If we could find a couple of Iraqis to sit with us on a pile of rubble, they might tell us of what a magnificent city was Baghdad, and of its wonderful scholars even today, with their command of languages, and knowledge of the arts and sciences.

We might tell them the American people are also surrounded by rubble of our own making. Our sins abroad have boomeranged upon us and our children, creating broken dreams, shattered dignity and pride. We are a shamed people. We cannot hide, nor can we go forward as long as we refuse to turn from violence to peace. We are boxed into a corner; we can only pray.

Perhaps from the life of Blessed Charles de Foucauld, we can find a means of escape. (1858-1870)

It was while leading a patrol in search of the infamous Bou Amama, from the Ksour mountains in the southern Oran province near the Moroccan border, that Lieutenant de Foucauld’s men were jumped by a band of Uled Sidi Sheikh snipers hidden in the scrub growth of the hillside. Eventually, Foucauld called for fresh ammunition supplies.

When there was no response, the leader went to inspect and found his men prostrating themselves in prayer, for the sun had just set behind the hills and it was time for the faithful to turn their faces toward Mecca, to proclaim that there is no other god but Allah and Mohammed is his prophet. No shots came from the enemy side, either. Good Moslems, all, peace reigned. The stillness was like a cathedral, and Foucauld, who had been practicing no faith, was prompted to return to that of his youth, and he became a practicing Catholic Christian. (More on his life next week)

On to today: Eventually, the war in Iraq must be concluded with a negotiated peace. Why not now? Can we, as in Foucauld’s time, stop to pray, to find some sense in what we are doing?
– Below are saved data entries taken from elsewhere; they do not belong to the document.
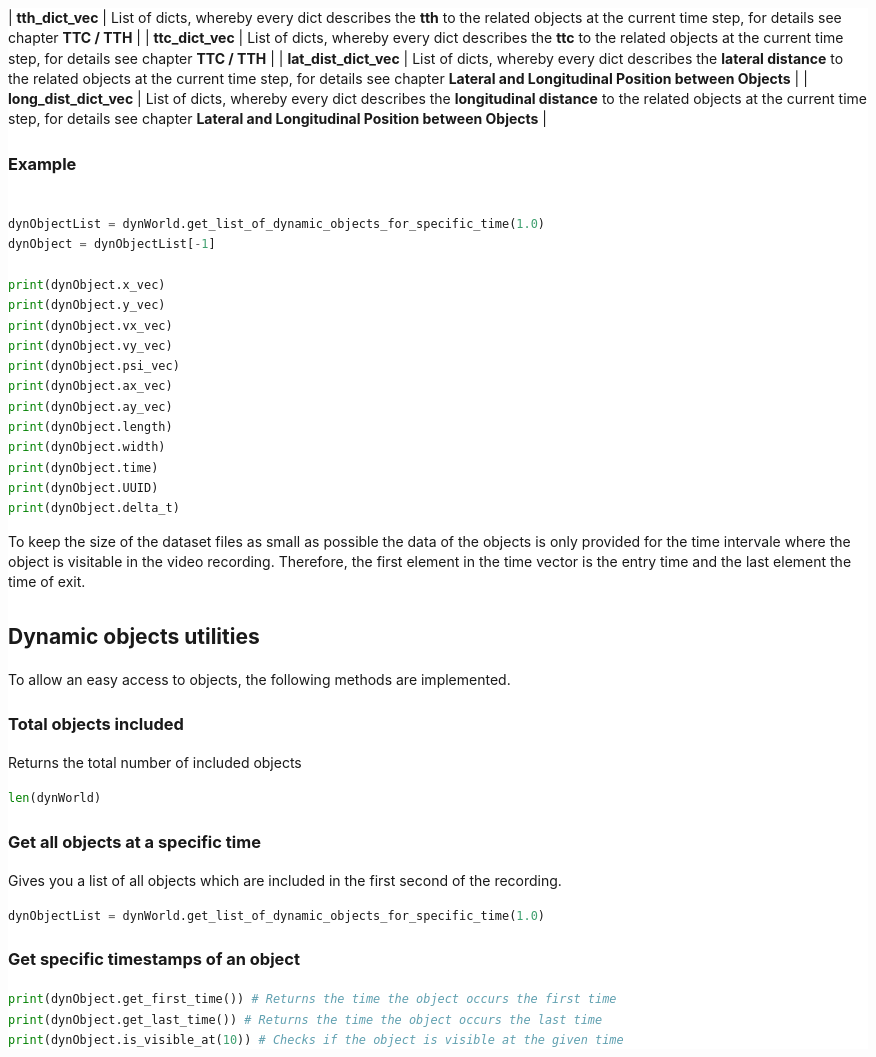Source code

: | **tth_dict_vec** | List of dicts, whereby every dict describes the **tth** to the related objects at the current time step, for details see chapter **TTC / TTH** |
| **ttc_dict_vec** | List of dicts, whereby every dict describes the **ttc** to the related objects at the current time step, for details see chapter **TTC / TTH** |
| **lat_dist_dict_vec** | List of dicts, whereby every dict describes the **lateral distance** to the related objects at the current time step, for details see chapter **Lateral and Longitudinal Position between Objects** |
| **long_dist_dict_vec** | List of dicts, whereby every dict describes the **longitudinal distance** to the related objects at the current time step, for details see chapter **Lateral and Longitudinal Position between Objects** |



### Example
```python

dynObjectList = dynWorld.get_list_of_dynamic_objects_for_specific_time(1.0)
dynObject = dynObjectList[-1]

print(dynObject.x_vec)
print(dynObject.y_vec)
print(dynObject.vx_vec)
print(dynObject.vy_vec)
print(dynObject.psi_vec)
print(dynObject.ax_vec)
print(dynObject.ay_vec)
print(dynObject.length)
print(dynObject.width)
print(dynObject.time)
print(dynObject.UUID)
print(dynObject.delta_t) 

```

To keep the size of the dataset files as small as possible the data of the objects is only provided for the time intervale where the object is visitable in the video recording. Therefore, the first element in the time vector is the entry time and the last element the time of exit. 


## Dynamic objects utilities 
To allow an easy access to objects, the following methods are implemented. 


### Total objects included
Returns the total number of included objects
```python
len(dynWorld)
```

### Get all objects at a specific time
Gives you a list of all objects which are included in the first second of the recording.
```python
dynObjectList = dynWorld.get_list_of_dynamic_objects_for_specific_time(1.0)
```

### Get specific timestamps of an object
```python
print(dynObject.get_first_time()) # Returns the time the object occurs the first time
print(dynObject.get_last_time()) # Returns the time the object occurs the last time
print(dynObject.is_visible_at(10)) # Checks if the object is visible at the given time
```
Can we convince the Moslems of our sincerity?

Can we not sit together and listen to Bernard Shaw’s words spoken by Joan of Arc, concerning why the Dauphin could not hear her voices?

They do come to you, but you do not hear them. You have not sat in the field in the evening listening for them. When the Angelus rings you cross yourself and have done with it; but if you prayed from the heart, and listened to the trilling of the bells in the air after they stop ringing, you would hear the voices.

Let us pray for a time, not far hence, when we can sit with our Moslem brothers and sisters among the ruins we have created, weep for their suffering, and ours, listen to the bells when they have stopped ringing, and wait for the unspoken words of grace, granted when hearts are at peace with themselves and their world.

For this, O Lord, we pray. Amen. Amen.